MATERIALS PROVIDED:

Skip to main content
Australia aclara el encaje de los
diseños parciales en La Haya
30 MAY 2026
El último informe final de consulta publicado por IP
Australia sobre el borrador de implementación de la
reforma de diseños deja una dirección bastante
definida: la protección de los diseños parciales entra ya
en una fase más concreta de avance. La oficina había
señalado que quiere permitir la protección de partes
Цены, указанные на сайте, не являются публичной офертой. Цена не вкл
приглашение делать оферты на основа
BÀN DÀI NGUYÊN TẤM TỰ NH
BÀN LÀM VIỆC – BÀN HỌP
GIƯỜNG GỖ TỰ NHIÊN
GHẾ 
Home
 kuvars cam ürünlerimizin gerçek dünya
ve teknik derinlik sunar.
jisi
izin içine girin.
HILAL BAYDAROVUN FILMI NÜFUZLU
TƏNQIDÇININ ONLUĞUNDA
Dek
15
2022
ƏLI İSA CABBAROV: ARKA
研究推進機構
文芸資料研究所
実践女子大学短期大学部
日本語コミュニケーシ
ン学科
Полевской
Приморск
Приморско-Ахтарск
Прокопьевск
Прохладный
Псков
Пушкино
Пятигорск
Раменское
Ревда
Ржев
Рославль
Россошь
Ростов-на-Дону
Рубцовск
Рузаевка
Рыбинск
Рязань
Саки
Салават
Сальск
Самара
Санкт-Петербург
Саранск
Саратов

EXERCISE: Only the number is wanted: how many lines in the material above contain the string "Australia"?

COMPLETED EXERCISE: 2